◆ **Problem to work on**
Scan the records beneath this line for the line holding "UltraSwap AI: Clone" and the line holding "Light Bulbs", then transcribe exactly those two and all lines between.

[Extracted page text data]
Segment Open

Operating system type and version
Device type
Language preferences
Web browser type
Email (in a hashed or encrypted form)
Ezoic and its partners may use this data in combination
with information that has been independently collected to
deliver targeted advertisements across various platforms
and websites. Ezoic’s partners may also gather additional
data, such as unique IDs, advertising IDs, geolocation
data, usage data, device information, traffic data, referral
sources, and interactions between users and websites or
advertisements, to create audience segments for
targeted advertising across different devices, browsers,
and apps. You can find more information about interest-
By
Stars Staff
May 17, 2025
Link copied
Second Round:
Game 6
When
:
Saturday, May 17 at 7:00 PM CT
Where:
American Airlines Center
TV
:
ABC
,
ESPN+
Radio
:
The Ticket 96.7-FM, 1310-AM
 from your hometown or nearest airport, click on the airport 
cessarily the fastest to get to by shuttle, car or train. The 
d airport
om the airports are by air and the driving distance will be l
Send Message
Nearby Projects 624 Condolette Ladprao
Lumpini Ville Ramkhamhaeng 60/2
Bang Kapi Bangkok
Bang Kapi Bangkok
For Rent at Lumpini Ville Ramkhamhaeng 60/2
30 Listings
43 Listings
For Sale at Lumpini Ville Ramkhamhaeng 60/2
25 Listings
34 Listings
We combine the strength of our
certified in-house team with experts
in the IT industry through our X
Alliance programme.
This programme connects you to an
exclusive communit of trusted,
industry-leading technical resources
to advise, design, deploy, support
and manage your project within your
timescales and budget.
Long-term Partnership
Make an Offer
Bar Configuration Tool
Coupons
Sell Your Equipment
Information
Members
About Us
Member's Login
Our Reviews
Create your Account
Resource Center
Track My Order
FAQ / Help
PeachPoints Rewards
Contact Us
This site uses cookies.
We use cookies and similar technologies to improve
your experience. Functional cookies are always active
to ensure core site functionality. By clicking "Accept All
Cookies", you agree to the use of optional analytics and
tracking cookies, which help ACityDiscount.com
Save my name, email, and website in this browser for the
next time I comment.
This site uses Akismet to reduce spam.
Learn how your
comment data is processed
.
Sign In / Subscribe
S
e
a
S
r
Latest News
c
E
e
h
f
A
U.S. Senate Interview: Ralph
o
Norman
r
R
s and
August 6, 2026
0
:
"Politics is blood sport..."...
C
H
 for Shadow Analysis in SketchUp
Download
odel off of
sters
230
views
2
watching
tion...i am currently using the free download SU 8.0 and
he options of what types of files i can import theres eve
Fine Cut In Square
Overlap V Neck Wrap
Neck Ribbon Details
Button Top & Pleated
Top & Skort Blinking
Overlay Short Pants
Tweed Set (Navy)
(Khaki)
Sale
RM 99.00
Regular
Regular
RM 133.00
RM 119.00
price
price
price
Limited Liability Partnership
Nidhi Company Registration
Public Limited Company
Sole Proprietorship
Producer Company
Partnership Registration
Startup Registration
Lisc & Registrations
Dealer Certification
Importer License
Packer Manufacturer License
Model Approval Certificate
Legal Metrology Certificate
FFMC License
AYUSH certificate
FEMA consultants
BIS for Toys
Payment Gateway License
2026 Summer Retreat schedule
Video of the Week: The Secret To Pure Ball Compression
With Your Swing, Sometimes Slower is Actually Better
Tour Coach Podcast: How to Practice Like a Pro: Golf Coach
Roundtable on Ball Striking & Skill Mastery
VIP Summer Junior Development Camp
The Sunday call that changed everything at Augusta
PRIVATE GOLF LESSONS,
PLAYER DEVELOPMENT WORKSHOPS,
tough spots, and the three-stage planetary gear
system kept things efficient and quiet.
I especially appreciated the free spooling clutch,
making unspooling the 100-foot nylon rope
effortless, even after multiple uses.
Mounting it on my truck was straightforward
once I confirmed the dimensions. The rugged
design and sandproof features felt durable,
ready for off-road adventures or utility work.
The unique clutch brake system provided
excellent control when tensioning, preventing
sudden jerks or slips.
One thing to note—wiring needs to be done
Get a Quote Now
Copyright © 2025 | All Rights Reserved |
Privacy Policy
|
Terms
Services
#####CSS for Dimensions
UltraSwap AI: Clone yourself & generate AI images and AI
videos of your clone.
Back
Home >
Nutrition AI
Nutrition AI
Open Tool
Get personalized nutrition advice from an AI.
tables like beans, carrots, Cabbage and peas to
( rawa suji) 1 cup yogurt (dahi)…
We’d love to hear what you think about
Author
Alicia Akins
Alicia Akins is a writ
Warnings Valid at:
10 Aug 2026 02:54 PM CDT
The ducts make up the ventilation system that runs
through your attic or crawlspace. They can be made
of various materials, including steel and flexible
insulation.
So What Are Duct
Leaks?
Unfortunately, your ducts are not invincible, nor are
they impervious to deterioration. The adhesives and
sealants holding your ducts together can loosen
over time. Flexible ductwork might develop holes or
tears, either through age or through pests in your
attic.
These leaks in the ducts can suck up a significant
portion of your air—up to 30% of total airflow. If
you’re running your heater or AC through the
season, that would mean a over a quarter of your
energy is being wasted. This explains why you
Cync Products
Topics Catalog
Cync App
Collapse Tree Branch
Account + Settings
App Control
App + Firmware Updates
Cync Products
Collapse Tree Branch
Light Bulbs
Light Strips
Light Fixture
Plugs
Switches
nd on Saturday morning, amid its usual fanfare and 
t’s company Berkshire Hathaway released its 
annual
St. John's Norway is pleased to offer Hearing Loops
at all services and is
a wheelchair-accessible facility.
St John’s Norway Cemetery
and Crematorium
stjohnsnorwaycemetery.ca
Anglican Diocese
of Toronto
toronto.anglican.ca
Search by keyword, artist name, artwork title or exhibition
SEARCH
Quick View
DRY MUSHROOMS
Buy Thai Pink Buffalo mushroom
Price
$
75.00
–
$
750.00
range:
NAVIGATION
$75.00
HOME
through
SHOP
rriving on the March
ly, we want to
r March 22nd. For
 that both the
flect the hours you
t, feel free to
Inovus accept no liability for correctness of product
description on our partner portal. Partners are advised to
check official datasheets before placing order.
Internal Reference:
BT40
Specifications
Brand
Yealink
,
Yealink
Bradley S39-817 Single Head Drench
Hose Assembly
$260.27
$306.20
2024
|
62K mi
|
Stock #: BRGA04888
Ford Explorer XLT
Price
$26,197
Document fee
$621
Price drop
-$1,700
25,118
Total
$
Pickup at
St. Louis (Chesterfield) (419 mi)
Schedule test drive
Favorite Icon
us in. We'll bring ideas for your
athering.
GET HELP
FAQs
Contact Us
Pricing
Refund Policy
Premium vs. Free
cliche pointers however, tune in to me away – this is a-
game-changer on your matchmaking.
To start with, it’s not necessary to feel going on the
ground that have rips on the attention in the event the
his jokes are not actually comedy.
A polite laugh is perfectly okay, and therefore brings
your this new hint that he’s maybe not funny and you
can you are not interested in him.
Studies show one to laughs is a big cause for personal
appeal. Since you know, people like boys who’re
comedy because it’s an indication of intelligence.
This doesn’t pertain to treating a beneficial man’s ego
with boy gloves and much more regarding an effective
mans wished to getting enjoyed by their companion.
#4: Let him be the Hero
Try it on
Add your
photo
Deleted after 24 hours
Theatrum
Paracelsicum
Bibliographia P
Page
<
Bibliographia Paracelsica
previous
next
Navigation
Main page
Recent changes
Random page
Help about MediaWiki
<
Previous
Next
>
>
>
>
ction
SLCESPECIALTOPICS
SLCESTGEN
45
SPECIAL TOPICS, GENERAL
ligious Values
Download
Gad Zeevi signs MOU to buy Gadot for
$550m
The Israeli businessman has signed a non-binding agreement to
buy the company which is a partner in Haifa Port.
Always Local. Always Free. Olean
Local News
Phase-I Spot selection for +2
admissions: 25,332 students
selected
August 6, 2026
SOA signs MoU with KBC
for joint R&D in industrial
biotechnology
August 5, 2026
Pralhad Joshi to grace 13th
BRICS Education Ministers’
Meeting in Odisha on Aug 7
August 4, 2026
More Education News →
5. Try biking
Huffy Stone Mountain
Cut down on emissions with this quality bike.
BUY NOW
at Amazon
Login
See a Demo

Segment Closed

◆ **Task result**
UltraSwap AI: Clone yourself & generate AI images and AI
videos of your clone.
Back
Home >
Nutrition AI
Nutrition AI
Open Tool
Get personalized nutrition advice from an AI.
tables like beans, carrots, Cabbage and peas to
( rawa suji) 1 cup yogurt (dahi)…
We’d love to hear what you think about
Author
Alicia Akins
Alicia Akins is a writ
Warnings Valid at:
10 Aug 2026 02:54 PM CDT
The ducts make up the ventilation system that runs
through your attic or crawlspace. They can be made
of various materials, including steel and flexible
insulation.
So What Are Duct
Leaks?
Unfortunately, your ducts are not invincible, nor are
they impervious to deterioration. The adhesives and
sealants holding your ducts together can loosen
over time. Flexible ductwork might develop holes or
tears, either through age or through pests in your
attic.
These leaks in the ducts can suck up a significant
portion of your air—up to 30% of total airflow. If
you’re running your heater or AC through the
season, that would mean a over a quarter of your
energy is being wasted. This explains why you
Cync Products
Topics Catalog
Cync App
Collapse Tree Branch
Account + Settings
App Control
App + Firmware Updates
Cync Products
Collapse Tree Branch
Light Bulbs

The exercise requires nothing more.